Despite the immense expense of Israel’s war with Gaza — predicted to total US$67 billion by 2025 in military and civilian costs — most segments of the Israeli economy are faring well. The overall economy grew by 2.5 per cent in the first half of this year and is expected to end the year two per cent higher than last. Israel’s Jews are optimistic: 67 per cent expect the economy to flourish once the war is over. (Only a quarter of Arab Israelis feel the same way, however.)
Tourism may be down by 80 per cent but restaurants and shopping malls remain busy and — a manpower-related slowdown in the construction sector notwithstanding — so many high-rises are being built to meet the ever-growing demand for commercial and residential space that people joke that Israel’s national bird has become the crane.

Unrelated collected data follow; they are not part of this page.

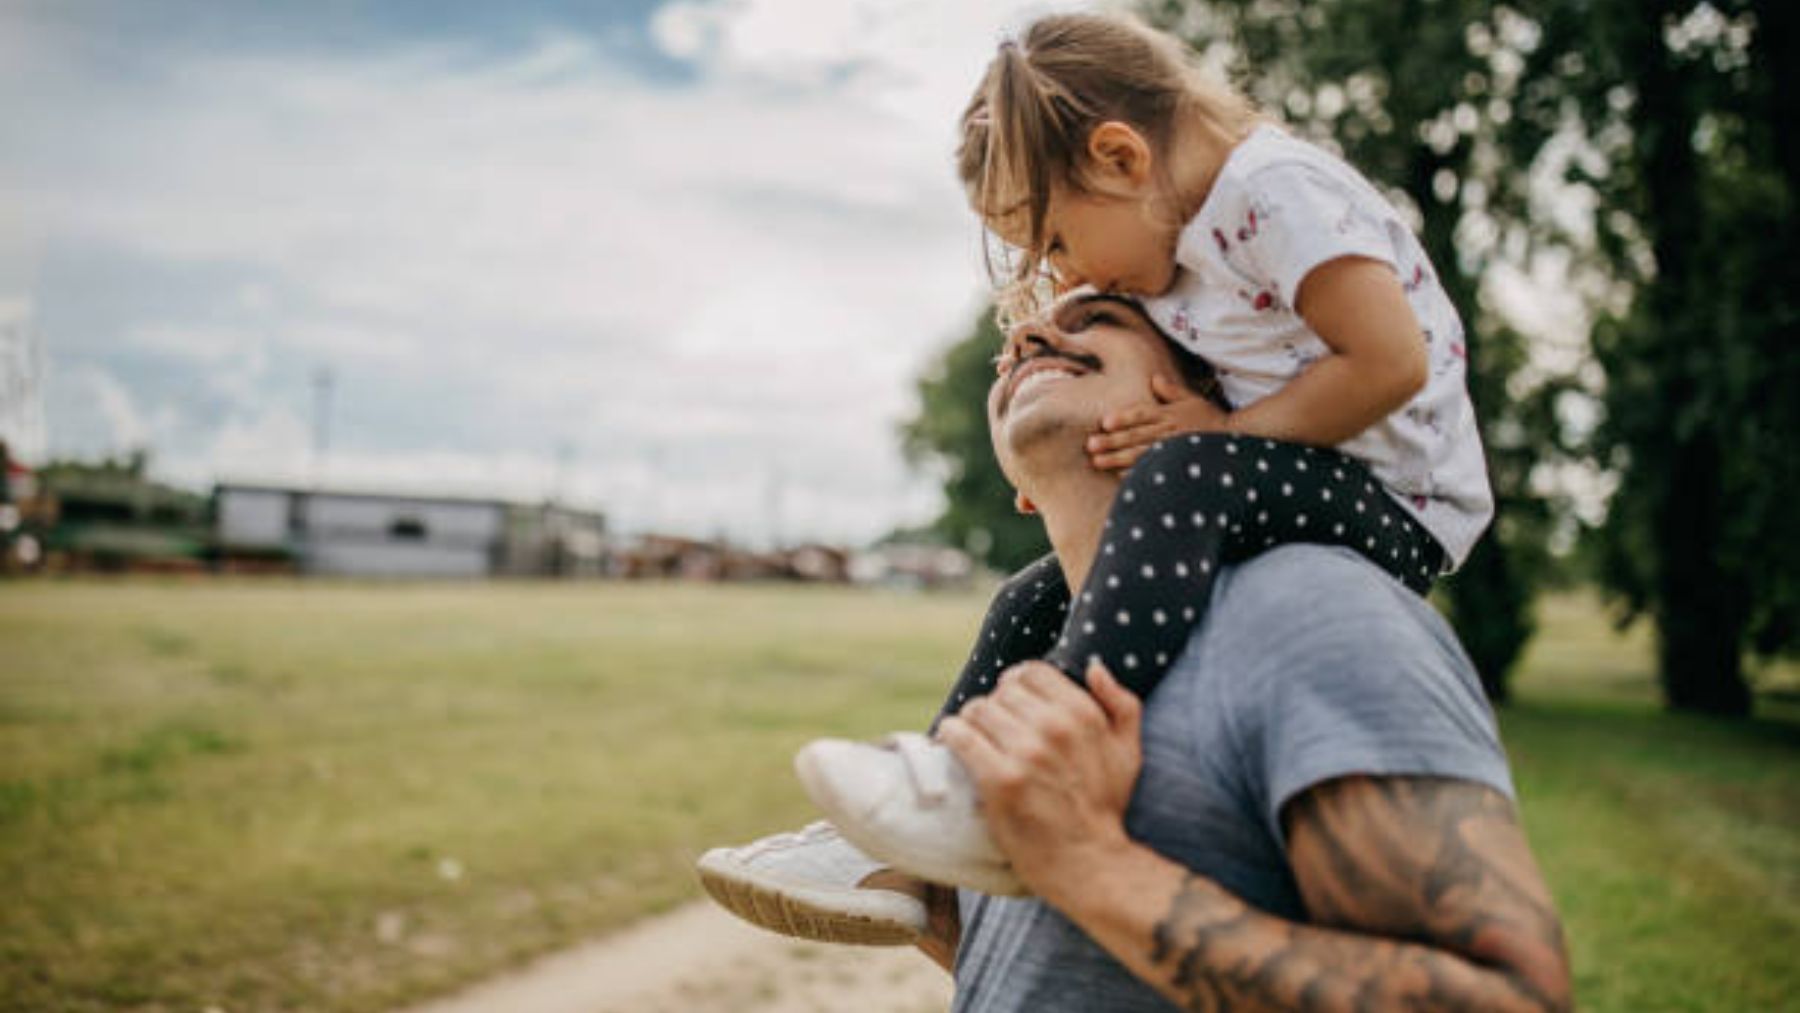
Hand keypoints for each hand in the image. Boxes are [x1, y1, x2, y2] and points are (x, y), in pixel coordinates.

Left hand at [936, 661, 1143, 903]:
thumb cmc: (1105, 807)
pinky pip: (960, 735)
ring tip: (976, 741)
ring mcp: (1026, 753)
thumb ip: (1121, 704)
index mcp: (1083, 714)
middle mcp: (1054, 727)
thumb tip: (1096, 667)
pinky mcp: (999, 780)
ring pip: (977, 709)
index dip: (1019, 686)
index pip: (1032, 672)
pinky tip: (954, 744)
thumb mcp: (1128, 753)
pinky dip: (951, 735)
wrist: (1088, 862)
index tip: (1014, 707)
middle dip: (996, 707)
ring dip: (972, 723)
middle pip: (1001, 691)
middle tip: (996, 731)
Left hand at [1086, 374, 1229, 471]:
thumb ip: (1171, 391)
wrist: (1236, 439)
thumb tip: (1154, 379)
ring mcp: (1173, 449)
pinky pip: (1155, 469)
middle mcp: (1169, 431)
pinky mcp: (1177, 464)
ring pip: (1140, 454)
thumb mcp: (1192, 400)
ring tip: (1098, 462)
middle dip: (1112, 441)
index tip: (1105, 422)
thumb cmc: (1210, 419)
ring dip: (1118, 459)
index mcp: (1169, 414)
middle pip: (1136, 436)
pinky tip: (1120, 476)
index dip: (1124, 417)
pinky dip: (1137, 473)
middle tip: (1091, 446)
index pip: (1143, 414)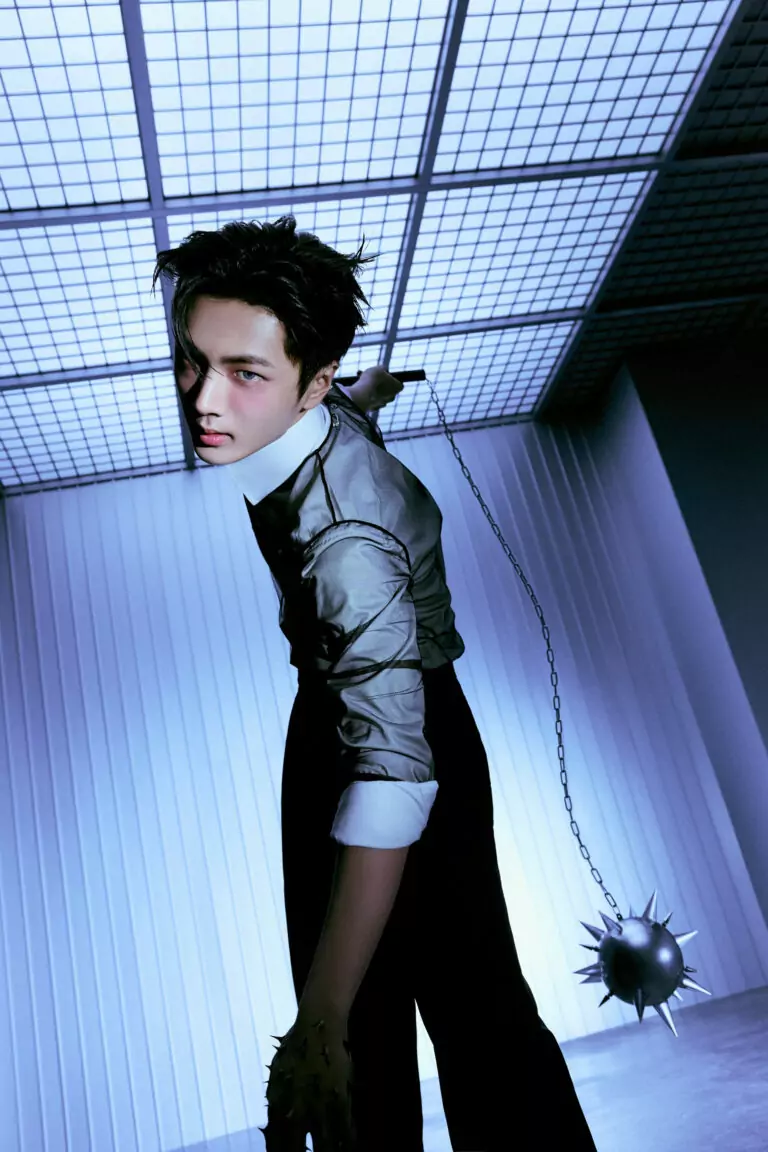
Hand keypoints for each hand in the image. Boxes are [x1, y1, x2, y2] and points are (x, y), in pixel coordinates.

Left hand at [260, 1014, 355, 1150]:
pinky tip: (349, 1148)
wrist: (318, 1023)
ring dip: (327, 1151)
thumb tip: (273, 1126)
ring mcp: (320, 1105)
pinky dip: (347, 1142)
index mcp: (277, 1104)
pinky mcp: (341, 1097)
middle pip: (296, 1150)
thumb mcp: (278, 1076)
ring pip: (325, 1146)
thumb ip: (276, 1102)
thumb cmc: (296, 1047)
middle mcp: (296, 1109)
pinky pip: (345, 1130)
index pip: (276, 1144)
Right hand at [350, 365, 404, 411]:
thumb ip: (382, 369)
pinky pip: (370, 402)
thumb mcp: (379, 369)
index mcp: (398, 387)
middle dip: (383, 387)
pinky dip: (367, 397)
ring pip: (379, 397)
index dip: (392, 380)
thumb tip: (383, 369)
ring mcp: (382, 404)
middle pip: (389, 391)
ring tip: (364, 383)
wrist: (362, 394)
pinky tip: (359, 390)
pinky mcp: (372, 409)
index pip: (399, 384)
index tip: (385, 376)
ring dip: (373, 392)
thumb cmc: (373, 379)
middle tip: (374, 380)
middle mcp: (392, 397)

Israel’s arms industry obviously benefits economically from Israel’s many wars, which provide a battle-tested showcase for the technological superiority of the country’s military. Despite needing to supply Israel’s own military during the Gaza War, the arms industry set a record in 2023 (for the third year in a row) with US$13 billion in export sales. In the global arena, Israel ranks among the top 10 arms exporters.
Such exports not only strengthen Israel’s economy, they also make Israel indispensable to countries that depend on its advanced technologies to counter regional threats. Almost 50 per cent of Israel’s arms exports go to Asian countries threatened by China, while another 35 per cent go to Europe, much of it to countries fearing the Russia-Ukraine war could spread to their own borders. As an example of the good will that accompanies Israel’s military sales, almost two-thirds of German citizens welcomed Germany’s purchase of Israel’s Arrow-3 missile defence system, according to a 2,500-person poll by ELNET, an organization that promotes ties between Europe and Israel.
Israel’s indispensability to foreign militaries could soon increase. After pressure from the anti-Israel lobby led the Biden administration to curtail its arms sales, Israel’s Defense Ministry implemented what it calls its “Independence Project” — a shift toward domestic arms production to meet what it considers an existential threat from Iran and its proxies. As a byproduct of bringing arms manufacturing home, Israel’s arms exports will likely rise, including to markets previously prohibited by the U.S.
Israel’s sale of its Arrow missile defence system to Finland is a recent example of how U.S. participation in developing Israeli technology can hamstring Israel’s exports. The U.S., which acts primarily as a venture capitalist by financing Israel’s military inventions, only permitted the $339 million sale to go through after Finland joined NATO. Many other countries continue to be blocked from acquiring the Israeli weapons they prefer, leading them to instead purchase second-best alternatives produced by U.S. weapons manufacturers. In future, Israel can minimize such entanglements by unwinding the dependence on U.S. venture capital that entitles the Americans to veto sales of Israeli inventions.
Once the fighting stops in the current war against Iran and its proxies, Israel will likely experience an unprecedented economic boom. Israel’s army has relatively few career soldiers so the depletion of the workforce necessitated by calling up almost 300,000 reservists will end as the reservists return to civilian employment. At the same time Israel’s 100,000 internal refugees — forced to abandon their homes and workplaces due to rocket fire from either Hamas in the south of Israel or Hezbollah in the north — will also return to full employment.
Immigration is also likely to soar. Applications from North America are up 120 per cent since October 7. From France, where antisemitism is especially pronounced, the increase is 500 per cent. And tourists will return in their hundreds of thousands.
The only people who may not return to Israel in large numbers are the Palestinians who before Oct 7th commuted daily from Gaza and Judea and Samaria (the West Bank). Because Gazan workers collected the detailed intelligence that enabled Hamas’s meticulously planned invasion, and because the overwhelming majority of Palestinians in Judea and Samaria endorse the butchery of October 7, most Israelis no longer trust the Palestinians they had previously employed. Instead of relying on them, Israel has already begun recruiting tens of thousands of Indians, who are attracted by salaries 10 times those they earn domestically, to replace the 85,000 Palestinians previously employed in construction.
Israel’s need to defend itself against and deter its heavily armed, populous neighbours has for decades burdened its economy. The 5.3 per cent of GDP it spends on its armed forces is more than twice what most western nations spend. But the tragic succession of wars has necessitated that Israel be the mother of military inventions, and that has made it a go-to country for many nations that, like it, face threats from belligerent neighbours.